Besançon : un gendarme face à la justice.

« C’est un enchaînement de situations , les faits se sont succédé trop rapidement, je n’ai pas su faire face, j’étais dans une situation de détresse et je regrette ce que j’ai fait », explique le prévenu. À 56 ans, ce gendarme en longue maladie pour avoir sombré dans la dépression depuis huit ans, comparaît pour deux sévères dérapages.

Le 15 juin dernier, il s’est présenté dans le centre médico-social de son quartier pour réclamer une aide alimentaire. Les services sociaux la lui ayant refusée, il a tapé du poing en lançant : « Vous ne me laissez pas d’autre solution que de tuer ma femme et mes enfants pour que j’aille manger en prison ! »

« Je voulais absolument manger »

Aujourd’hui face au juge, il explique le contexte : « Je suis en instance de divorce et ma femme avait vidé tous nos comptes. J’avais épuisé la monnaie qui me restait et je voulais absolument manger ! »

« On ne sait jamais ce qu’un lion affamé peut faire »

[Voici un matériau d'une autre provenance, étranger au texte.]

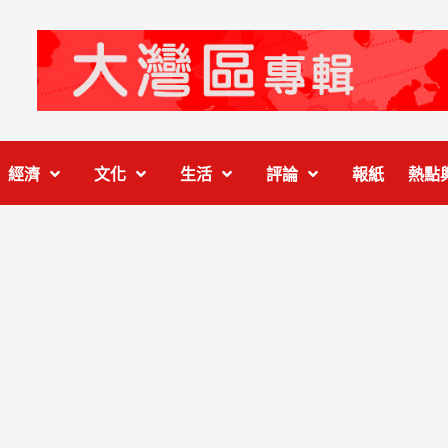
經濟
文化
生活
評論
報紙
熱點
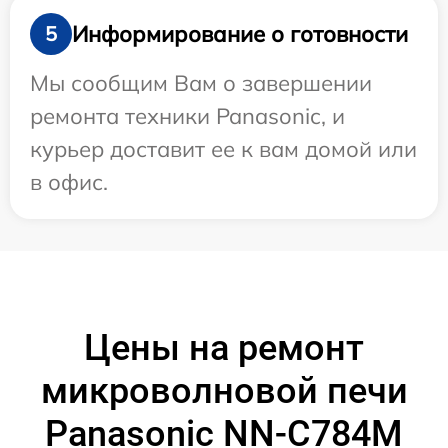
Информирование о готовности
5
Мы сообщим Вам о завершении
ремонта техники Panasonic, и
курьер доставит ее к вам домой или
в офис.
Цены на ремонт
микроволновой печи
Panasonic NN-C784M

Aux enquêteurs, il avait précisé : « On ne sait jamais ce qu’un lion affamé peut faire. » Placé en garde à vue, il s’était tapé la tête contre les murs et avait jeté le plateau-repas servi en cellule. « Oui mais imaginez comme c’est humiliant pour un gendarme d’être placé en garde à vue par des policiers ! », tente-t-il de se justifier. Transféré au CHU, il avait alors « enfin » obtenu ce qu’il voulait, à savoir des tickets repas en attendant de toucher son traitement, le 25 du mois.

« Au voleur ! »

Reste que sept jours plus tard, le 22 juin alors qu’il lui était interdit d’entrer en contact avec son épouse, il est allé chercher le 4×4 que celle-ci avait garé sur le parking Battant et, alors qu’elle tentait de monter dans le véhicule (un pied dedans, l’autre dehors), aux cris de « Au voleur ! », il n’a pas hésité à faire marche arrière avant de la pousser vers l’extérieur et de s’en aller. « Il fallait impérativement que j’aille à l’hôpital interarmées de Metz, faute de quoi je n’aurais plus mon salaire », se justifie-t-il à la barre.

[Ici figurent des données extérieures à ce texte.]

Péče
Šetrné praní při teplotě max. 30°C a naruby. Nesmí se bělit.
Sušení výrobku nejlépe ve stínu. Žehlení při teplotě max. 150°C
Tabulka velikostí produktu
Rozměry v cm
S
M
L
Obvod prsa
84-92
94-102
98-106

Avocat de la partie civile, Me  Broggini parlera d’une femme « terrorisée à l’idée de revoir son mari » et de l’« attitude dangereuse » du prévenu « vis-à-vis de son épouse et de ses trois enfants », se disant « persuadée qu’il y a un réel danger physique pour eux ».

« Ce monsieur a beaucoup de droit mais finalement très peu d’obligations et de devoirs », appuie le procureur en stigmatisant un comportement « très inquiétant » avant de requérir 6 mois avec sursis et mise à l’épreuve.

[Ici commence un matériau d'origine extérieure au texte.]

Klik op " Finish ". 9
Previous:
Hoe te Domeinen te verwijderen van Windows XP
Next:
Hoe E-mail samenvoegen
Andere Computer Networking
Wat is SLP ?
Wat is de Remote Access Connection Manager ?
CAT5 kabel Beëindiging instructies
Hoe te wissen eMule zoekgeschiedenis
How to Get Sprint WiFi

Pour la défense, Me Giacomoni parle d’un « gendarme qui a exercé 33 ans sans un impair et dont les problèmes actuels sont liés à son couple qui va mal ». Et de détailler le contexte conjugal pour conclure que « les torts sont partagés ».

Le tribunal a prononcé 3 mois avec sursis et mise à l’épreuve avec obligation de soins et interdiction d’entre en contact avec la future ex-épouse auquel le gendarme devra verser 500 € de dommages et intérêts.